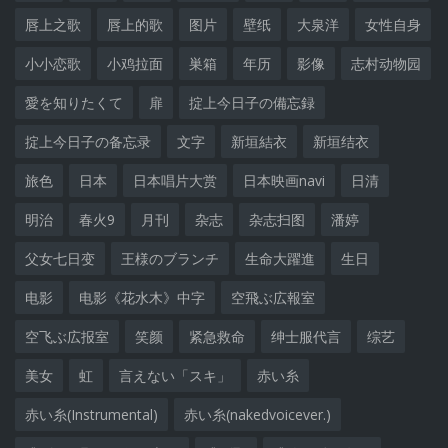
唇上之歌
唇上的歌
图片
壁纸
大泉洋
女性自身
小小恋歌
小鸡拉面
巣箱
年历
影像
志村动物园
愛を知りたくて
扉
掟上今日子の備忘録
掟上今日子の备忘录
文字
新垣結衣
新垣结衣
旅色
日本
日本唱片大赏
日本映画navi
日清
明治
春火9
月刊
杂志
杂志扫图
潘婷
父女七日变
王様のブランチ
生命大躍進
生日
电影
电影《花水木》中字
空飛ぶ広報室
空飞ぶ広报室
笑颜
紧急救命
绅士服代言
综艺
美女
虹
言えない「スキ」
赤い糸
赤い糸(Instrumental)
赤い糸(nakedvoicever.)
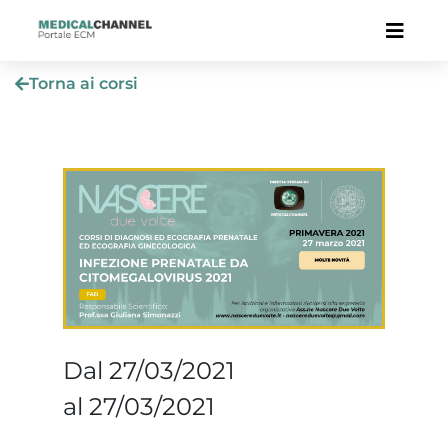
Torna ai corsi
Dal 27/03/2021
al 27/03/2021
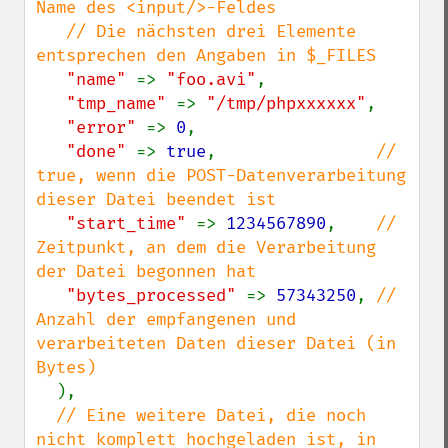
Name des <input/>-Feldes

   // Die nächsten drei Elemente 
entsprechen den Angaben in $_FILES

"name" 
=> 
"foo.avi"
,

"tmp_name" 
=> 
"/tmp/phpxxxxxx"
,

"error" 
=> 
0
,

"done" 
=> 
true
,                
// 
true, wenn die POST-Datenverarbeitung 
dieser Datei beendet ist

"start_time" 
=> 
1234567890
,    
// 
Zeitpunkt, an dem die Verarbeitung 
der Datei begonnen hat

"bytes_processed" 
=> 
57343250
, 
// 
Anzahl der empfangenen und 
verarbeiteten Daten dieser Datei (in 
Bytes)

),

// Eine weitere Datei, die noch 
nicht komplett hochgeladen ist, in 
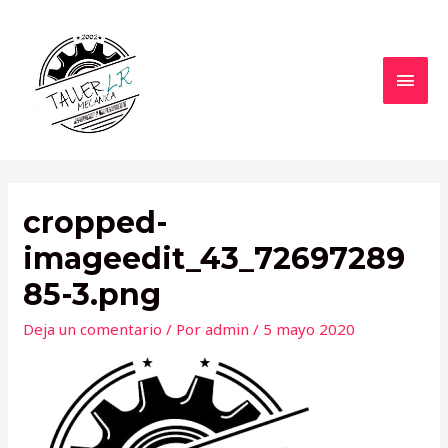
Ir
al
contenido
MEN
PRIN
cropped-
imageedit_43_72697289
85-3.png
Deja un comentario
/ Por
admin
/
5 mayo 2020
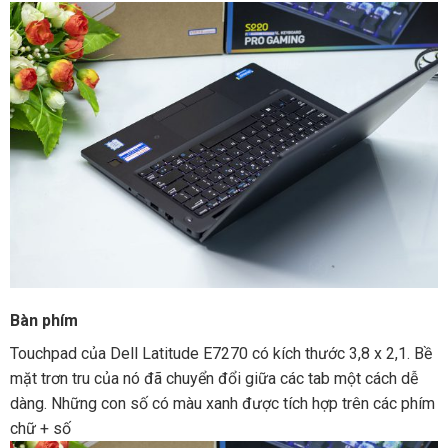
Bàn phím
Touchpad của Dell Latitude E7270 có kích thước 3,8 x 2,1. Bề
mặt trơn tru của nó đã chuyển đổi giữa các tab một cách dễ
dàng. Những con số có màu xanh được tích hợp trên các phím
chữ + số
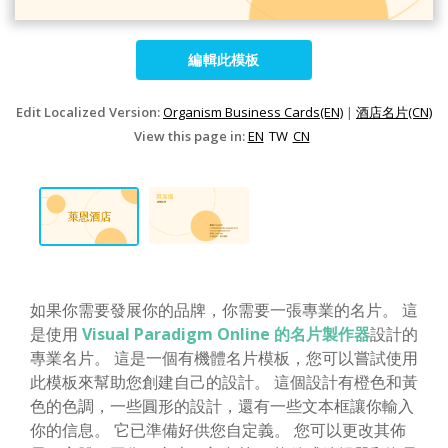
編輯此模板
Edit Localized Version:
Organism Business Cards(EN)
|
酒店名片(CN)
View this page in:
EN
TW
CN
如果你需要發展你的品牌，你需要一張專業的名片。 這
是使用
Visual Paradigm Online 的名片製作器
設計的
專業名片。 這是一個有機體名片模板，您可以嘗試使用
此模板來幫助您創建自己的設計。 這個設計有橙色和黃
色的色調，一些圓形的設計，還有一些文本框讓你輸入
你的信息。 它已準備好供您自定義。 您可以更改其佈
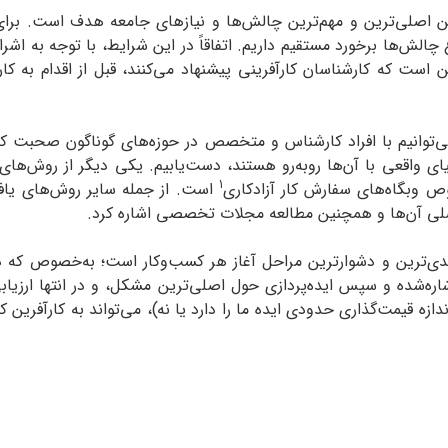
ین اصلی‌ترین و مهم‌ترین چالش‌ها و نیازهای جامعه هدف است. برای 
الش‌ها برخورد مستقیم داریم. اتفاقاً در این شرایط، با توجه به اشراف
 است که کارشناسان کارآفرینی پیشنهاد می‌کنند، قبل از اقدام به کارآ
توانیم با افراد کارشناس و متخصص در حوزه‌های گوناگون صحبت کنیم
ای واقعی با آن‌ها روبه‌رو هستند، دست‌یابیم. یکی دیگر از روش‌های 
1
 وبگاه‌‌های سفارش کار آزادکاری
است. از جمله سایر روش‌های یافت
لی آن‌ها و همچنین مطالعه مجلات تخصصی اشاره کرد.
ی‌ترین و دشوارترین مراحل آغاز هر کسب‌وکار است؛ به‌خصوص که د
شاره‌شده و سپس ایده‌پردازی حول اصلی‌ترین مشکل، و در انتها ارزیابی
ه قیمت‌گذاری حدودی ایده ما را دارد یا نه)، می‌تواند به کارآفرین 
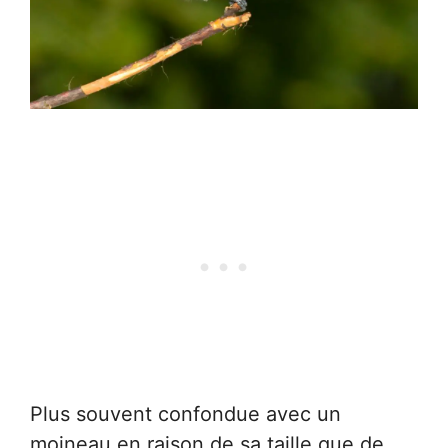
Plus souvent confondue avec un
moineau en raison de sa taille que de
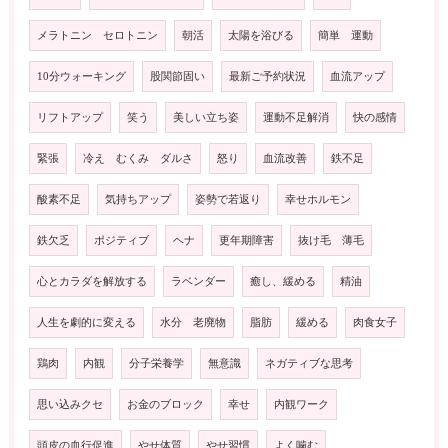
メラトニン セロトニン
朝活
太陽を浴びる
簡単 運動
10分ウォーキング
股関節固い
最新ご予約状況
血流アップ
リフトアップ
笑う
美しい立ち姿
運動不足解消
快の感情
緊張
冷え むくみ ダルさ
怒り
血流改善
鉄不足
酸素不足
気持ちアップ
姿勢で若返り
幸せホルモン
鉄欠乏
ポジティブ
ヘナ
更年期障害
抜け毛 薄毛
心とカラダを解放する
ラベンダー
癒し、緩める
精油
人生を劇的に変える
水分 老廃物
脂肪
緩める
肉食女子
鶏肉
内観
分子栄養学
無意識
ネガティブな思考
思い込みクセ
お金のブロック
幸せ
内観ワーク
頭皮の血行促進
やせ体質
やせ習慣
よく噛む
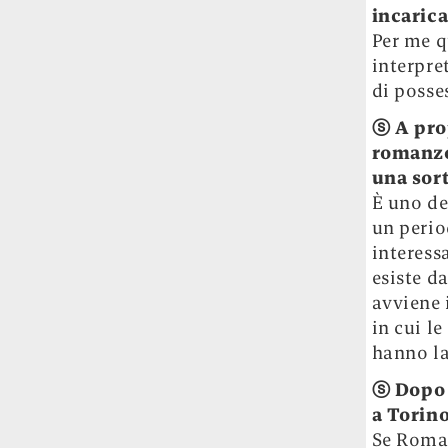
incarica
Per me q
interpre
di posse
ⓢ
A pro
romanzo
una sor
È uno de
un perio
interess
esiste d
avviene 
in cui l
hanno la
ⓢ
Dopo 
a Torino
Se Roma 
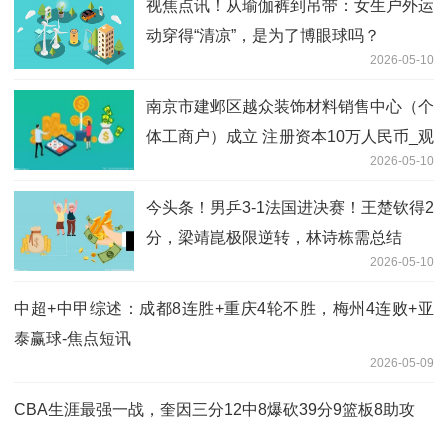
视焦点讯！从瑜伽裤到吊带：女生户外运
动穿得“清凉”，是为了博眼球吗？
2026-05-10
南京市建邺区越众装饰材料销售中心（个
体工商户）成立 注册资本10万人民币_观
2026-05-10
点
今头条！男乒3-1法国进决赛！王楚钦得2
分，梁靖崑极限逆转，林诗栋需总结
2026-05-10
中超+中甲综述：成都8连胜+重庆4轮不胜，梅州4连败+亚
泰赢球-焦点短讯
2026-05-09
CBA生涯最强一战，奎因三分12中8爆砍39分9篮板8助攻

* * * * * * * * *

▸ Work item
Locate every line in the entries above that contains the string "true", and copy each such line in full.

▸ Expected answer
true
true, wenn die POST-Datenverarbeitung 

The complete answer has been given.